INFORMATION KEY TO GMs

27 February 1999




INFORMATION KEY TO GMs

Genetic engineering drew both sharp criticism and

blunt praise at a Birmingham conference for growers and advisers, reports Mike Stones.

FROM salvation to damnation there is a full spectrum of views on genetic engineering but everyone agrees information is king.

"More data less dogma," pleaded Prof Ian Crute, director of IACR Rothamsted, at the Genetic Modification Path to Profit or Road to Ruin? conference, organised by Crops sister magazine Farmers Weekly. Prof Crute acknowledged GM science had the potential to create new weed and disease problems, but he also saw powerful benefits.

"Genetics, in general, and GM crops, in particular, can play a significant part in delivering agricultural production that is economically and environmentally socially sustainable."

Chairman of the National Consumer Council, David Hatch, drove home the need for information. "Consumers need and deserve full information about GM products in order to make informed choices," he said. "Bulldozing GM science into commercialisation threatens to destroy the science root and branch," he warned.

NCC does not support a freeze on GMO development but its view might change if companies rush into commercialisation. Experience showed when consumers were given information about GM products, such as genetically modified tomato paste, these foods encountered little or no opposition. Full segregation of GMO and GMO-free foods and clear labelling should be given priority, he said.

But segregation would be impractical, according to US agricultural attaché in Brussels, Ralph Gifford.

"A big Mid-Western corn farmer may plant eight different varieties, so segregation would be very costly.

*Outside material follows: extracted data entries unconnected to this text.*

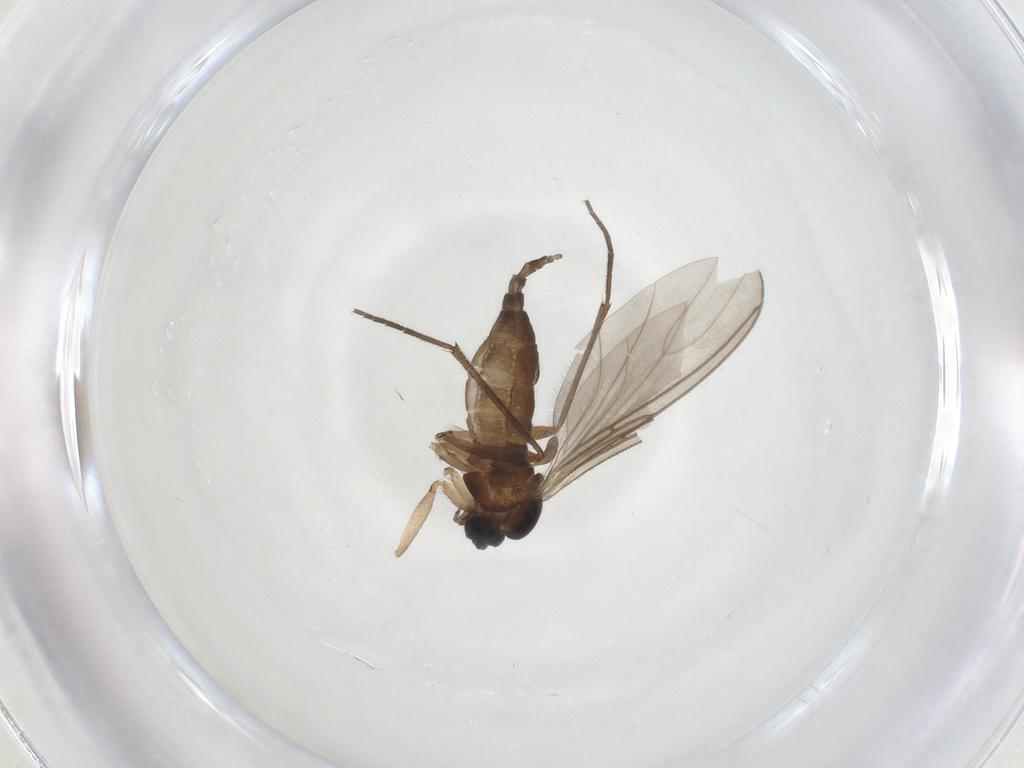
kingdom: Animalia
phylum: Arthropoda
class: Insecta
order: Diptera
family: Sciaridae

It would have to begin at farm level with separate storage bins and continue with separate facilities through the supply chain," he said.

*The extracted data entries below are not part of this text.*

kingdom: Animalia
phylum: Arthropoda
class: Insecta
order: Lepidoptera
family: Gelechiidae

GMO pioneer Monsanto claimed the technology was a vital weapon in the war to end world hunger and to safeguard the environment. Following generations of GMO plants would improve human diets by offering modified oils and carbohydrates and allow plants to produce pharmaceutical proteins. But Robin Maynard, Friends of the Earth, scorned suggestions that genetic modification offered a breadbasket to feed the world. Famines occur not because the world is short of food but because it is badly distributed, he argued.

FOE favoured a five-year freeze on GM science while unanswered questions are resolved.

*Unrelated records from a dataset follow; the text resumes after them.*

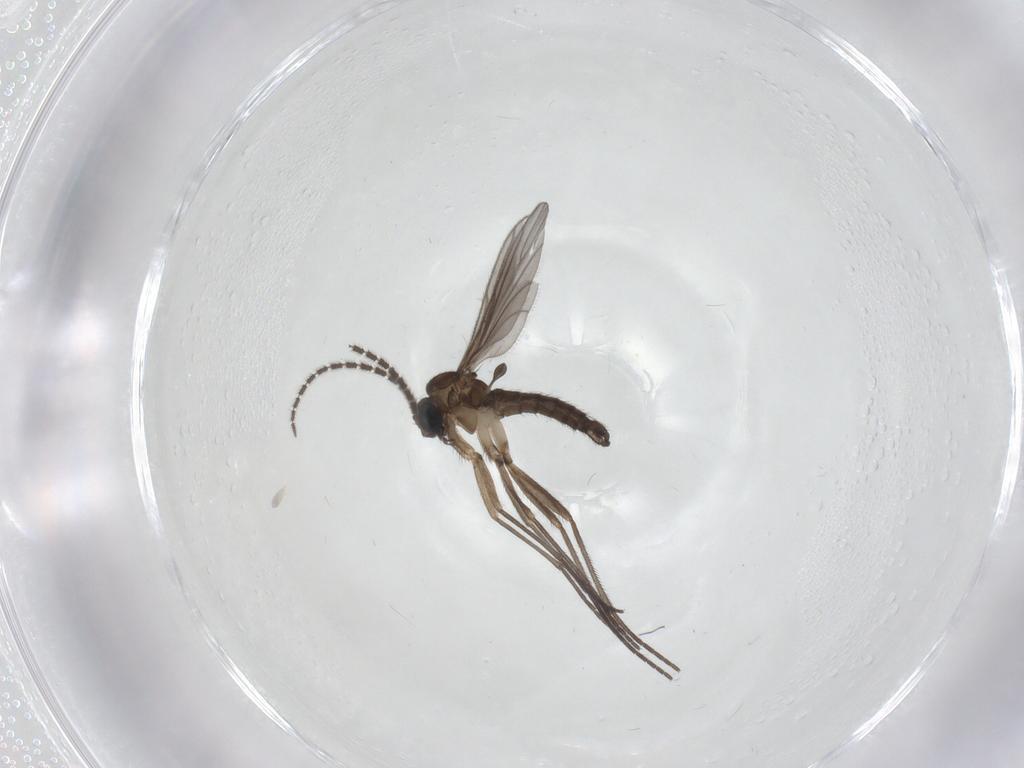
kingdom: Animalia
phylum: Arthropoda
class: Insecta
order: Diptera
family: Sciaridae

More vehement opposition came from the Soil Associations Patrick Holden. "If the farming community goes ahead with GM crops, it will be shooting itself in the foot on a massive scale." Once released in the environment, the technology is unrecallable," he warned.

Michael Antoniou, of London University, disputed suggestions that GM science was similar to conventional plant breeding. "Genetic engineering disrupts the natural genetic order of hosts and may have unpredictable outcomes."

Two large-scale farmer speakers offered GM technology a cautious welcome. According to James Townshend of Velcourt: "UK farming needs both customers and technology to compete in an increasingly competitive market," he said.

John Chapple, CWS Agriculture, feared farmers could become a football kicked between GM enthusiasts and opponents.